Ele se sentou à frente do computador para escrever uma crônica, mas nem mesmo tinha uma ideia na cabeça. Ultimamente vinha sofrendo uma insistente falta de inspiração para escrever, o que o deixava nervoso e irritado.
Foi digitando frases sem nexo, que iam brotando na tela iluminada de seu monitor. Por diversas vezes, insatisfeito, apagou tudo e recomeçou, mas não encontrava uma linha que desse sentido ao que vertia para a máquina, que, dócil, tudo registrava ao leve toque de seus dedos no teclado.
Eis que, de repente, um estrondo lá fora desviou sua atenção: volvendo o olhar através da janela ao seu lado, de seu escritório no décimo andar de um prédio próximo do local, percebeu que, na esquina próxima, dois veículos se chocaram no meio do cruzamento. Interrompeu seu trabalho e colocou-se de pé junto à janela, observando a movimentação e a formação do inevitável ajuntamento de pessoas ao lado dos dois carros sinistrados. Deduziu que poderia haver feridos, pois o impacto parecia ter sido muito forte, até mesmo pela intensidade do barulho que o choque provocou. Não demorou e chegaram duas viaturas dos bombeiros, uma delas uma ambulância.
Qual dos condutores teria provocado o acidente? Estava claro que um deles desrespeitara a sinalização, pois o cruzamento é dotado de semáforos. Pensou também quantos seriam os feridos, qual a gravidade dos ferimentos, etc. Súbito, o toque estridente do telefone desviou-lhe a atenção do acidente.
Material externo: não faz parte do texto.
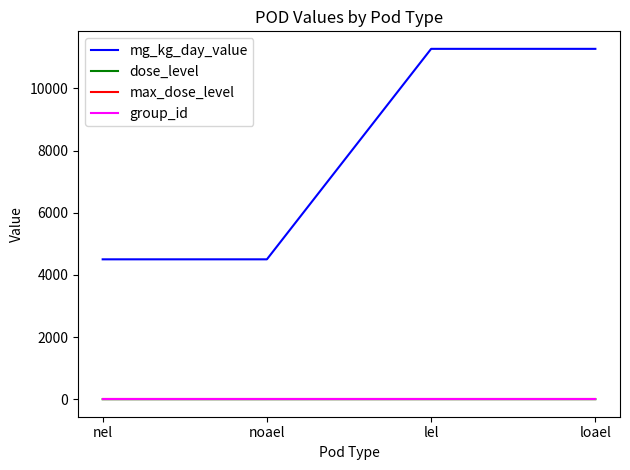

How many lines are shown in the chart?

4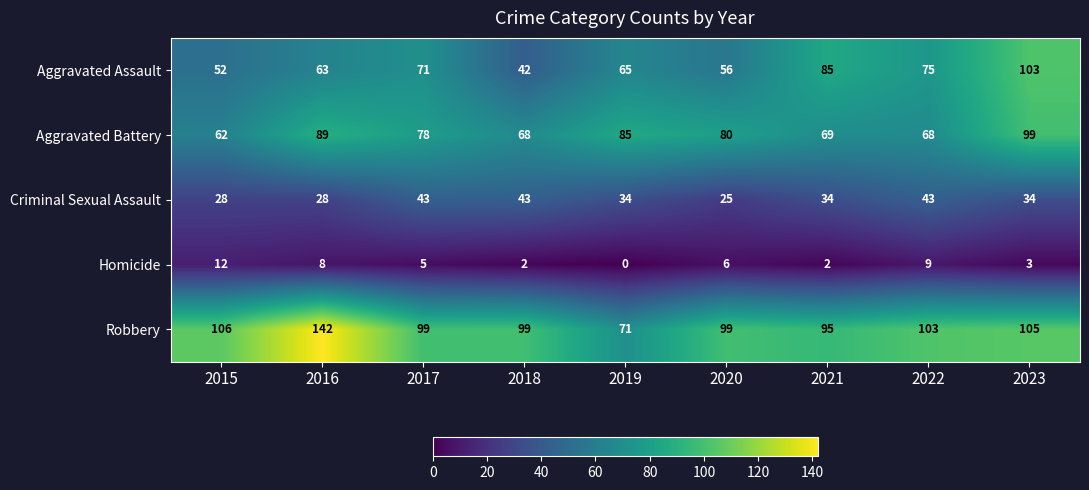

What is the average value of the Aggravated Battery series?

78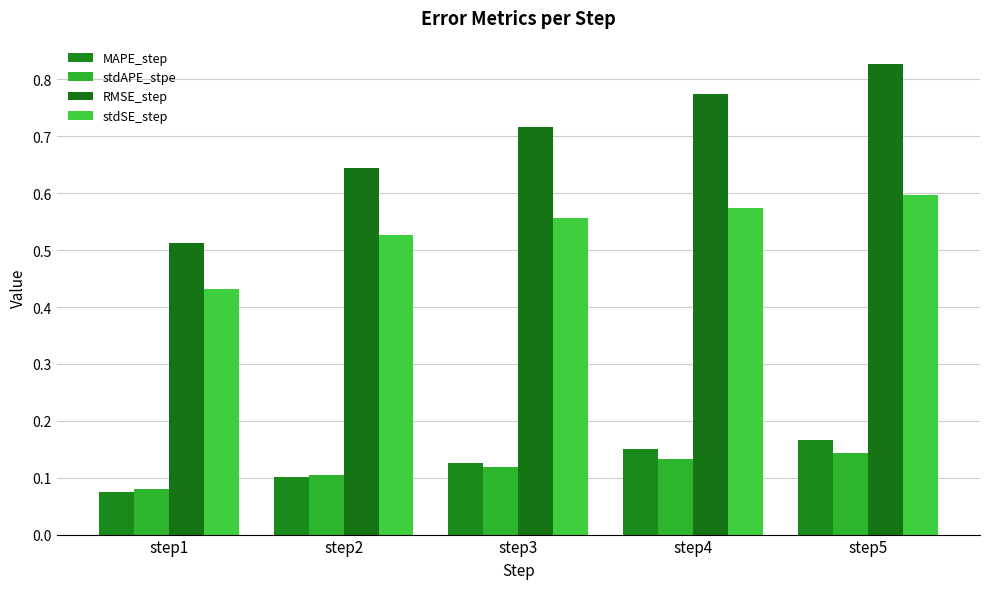

How many distinct data groups are displayed?

4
Ao atender, ouviu uma voz feminina amável e até um tanto sensual que, suavemente, perguntou-lhe se poderia “estar despendendo” alguns minutos de sua atenção. Educadamente, concordou. Ela, então, prosseguiu, dizendo que, em nome do banco tal, iria “estar apresentando” uma proposta de adesão ao mais revolucionário plano de investimentos em ações, de empresas altamente lucrativas, tanto do Brasil como de outros países do primeiro mundo.
Depois de discorrer sobre as qualidades do fundo de investimentos para o qual trabalhava, disse que ele poderia “estar iniciando” suas aplicações com uma pequena quantia e, depois, ao perceber o excelente negócio em que havia ingressado, poderia “estar aumentando” gradativamente seus investimentos.
Encantado com o que ouvira, especialmente com a voz da interlocutora, aceitou a oferta e recebeu as instruções sobre como aplicar no tal fundo. A voz indicou-lhe um número de conta corrente no banco mencionado, na qual ele deveria “estar efetuando” o depósito do valor correspondente à sua primeira subscrição.
Como era usuário do “bankline”, imediatamente após desligar o telefone providenciou a transferência do valor para o conta informada.
Feito isso, voltou sua atenção para a cena do acidente, mas os carros dos bombeiros já haviam se retirado e os curiosos estavam se dispersando. Retornou ao computador e buscou o site do fundo onde acabara de aplicar uma certa parcela de suas economias. Percebeu logo o quanto fora ingênuo e descuidado: nem o site nem o fundo de investimentos existiam.